Possibly. Remember the goal is to keep data read from the drives unmapped in the kernel address space, and hence never accessed by the CPU for efficiency. So we'd have to give up, or at least alter, zfs to not do checksums each time a block is read.
The most interesting use of ZFS for us would be on servers with traditional hard drives, where ZFS is supposedly more efficient than UFS at keeping data contiguous on disk, thus resulting in fewer seeks and increased read bandwidth.
Could you do a mix of NIC oriented siloing and Disk oriented siloing?
It seems like the bottlenecks are different, so if you serve X% of traffic on the NIC node and Y% on the disk node, you might be able to squeeze a bit more traffic?
Also, how amenable to real time analysis is this? Could you look at the request where the request comes in on node A and the disk is on node B, and tell which NIC is less loaded and send the output through that NIC. (Some selection algorithm based on relative loading anyway)
Replicating popular content is good if there's a smallish core set of popular content. Then you'd be able to serve popular content on the NIC it comes in on without cross NUMA traffic. Really depends on traffic distribution though, if you need to replicate a lot of content, then maybe you push too much content out of cache.

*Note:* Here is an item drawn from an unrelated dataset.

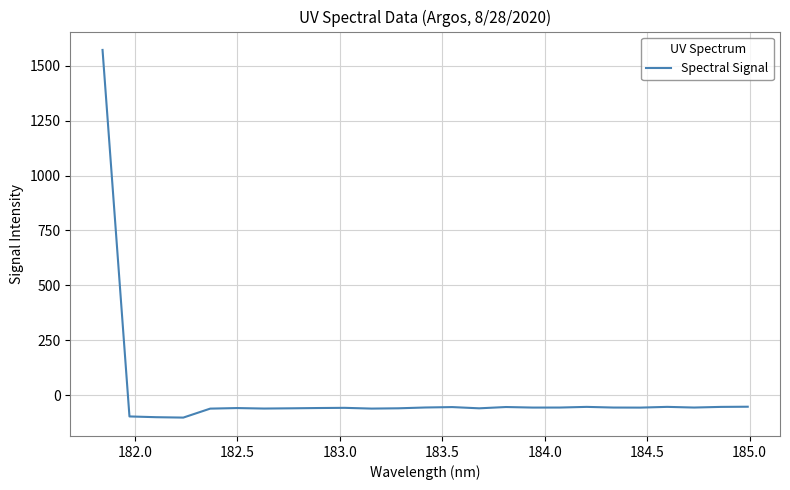

What is the difference between the maximum and minimum values?

1672.5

It'd be neat if you could teach the page cache to do replication for you... Then you might use SF_NOCACHE for not very popular content, no option medium content, and SF_NUMACACHE (or whatever) for content you wanted cached on the local NUMA node. I'm sure there's lots of dragons in there though ;)
> How did you generate those flamegraphs and what other tools did you use to measure performance?

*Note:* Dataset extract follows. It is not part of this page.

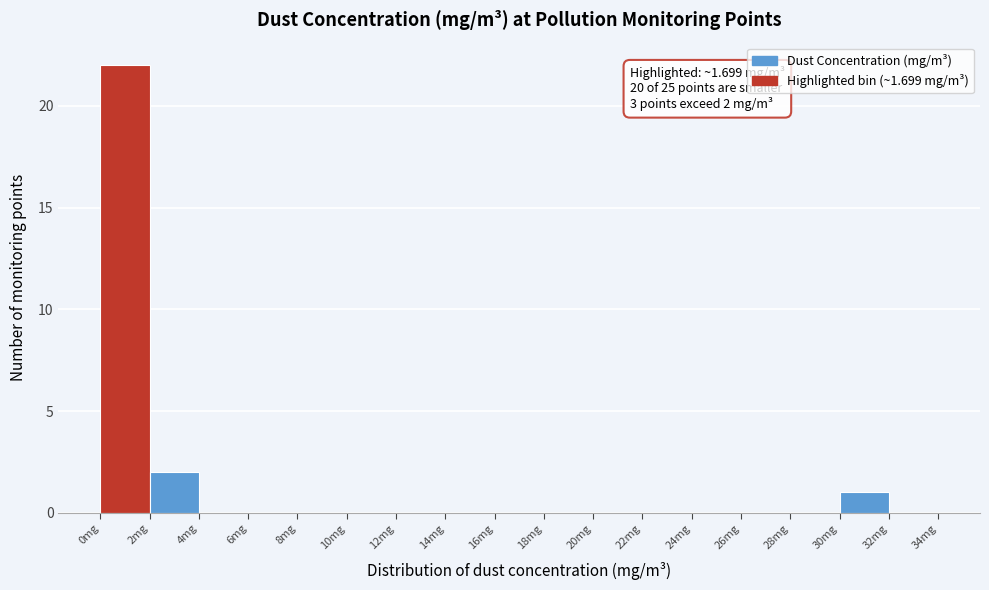

Over which range of the x-axis is the bar tallest?

0 to 2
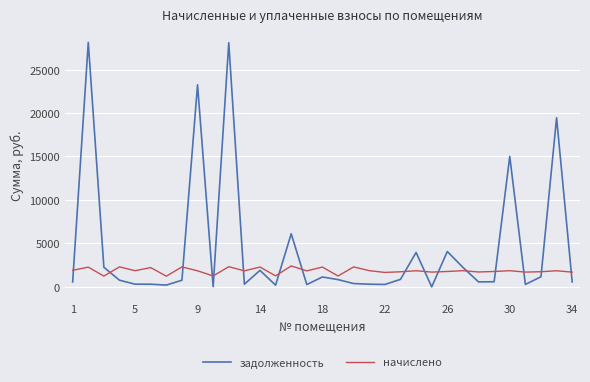

At how many categories does at least one series exceed 18252?

4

We have an internal shell script that takes hwpmc output and generates flamegraphs from the stacks. It also works with dtrace. I'm a huge fan of dtrace. I also make heavy use of lockstat, AMD uProf, and Intel Vtune.

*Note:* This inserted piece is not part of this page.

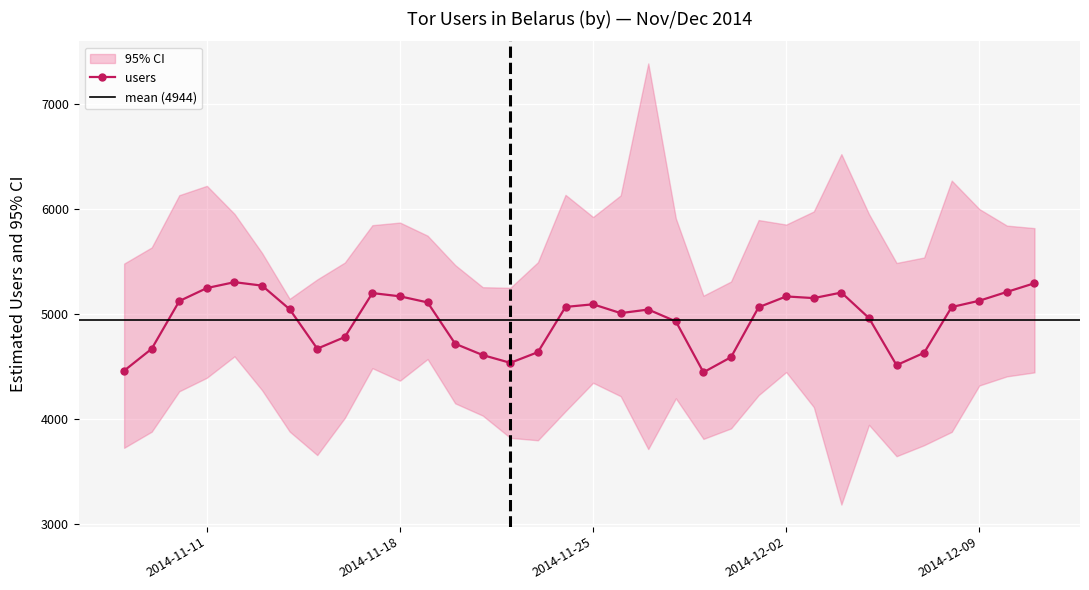

True or false: upper and users cross at least once.

False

> Did the graph show the bottleneck contention on aio queue? Did the graph show that "a lot of time was spent accessing memory"?
See the graph on page 32 or so of the presentation. It shows huge plateaus in lock_delay called out of the aio code. Its also obvious from lockstat stacks (run as lockstat -x aggsize=4m -s 10 sleep 10 > results.txt)
See the graph on page 38 or so. The plateaus are mostly memory copy functions (memcpy, copyin, copyout).
We already use FreeBSD on our CDN, so it just made sense to do the work in FreeBSD.
They are generated by a local shell script that uses the same helpers (stackcollapse*.pl, difffolded.pl). Our revision control says the script was committed by somebody else though. It existed before I joined Netflix.
Not the OP, but that's basically in the slides. When it's kTLS, but not NIC kTLS. Maybe you could optimize that a bit more around the edges if NIC kTLS wasn't an option.
The ktls(4) man page is a start. The reference implementation is OpenSSL right now. I did support for an internal Netflix library a while ago, I probably should have documented it at the time. For now feel free to contact me via email with questions (the username in the URL, but @netflix.com)
Not the OP, but PCIe5 NICs are already available in the market; I've seen people requesting help getting them to work on desktop platforms which have PCIe5 as of the most recent chips. AFAIK, currently, both AMD and Intel release desktop before server; I don't think there's a public release date for Zen4 server chips, but probably this quarter or next? Intel's release process is too hard for me to follow, but they've got desktop chips with PCIe5, so whenever those get to the server, then that might be an option too.
At a very basic microbenchmark level, I use stream, netpef, a few private VM stress tests, etc. But the majority of my testing is done using real production traffic.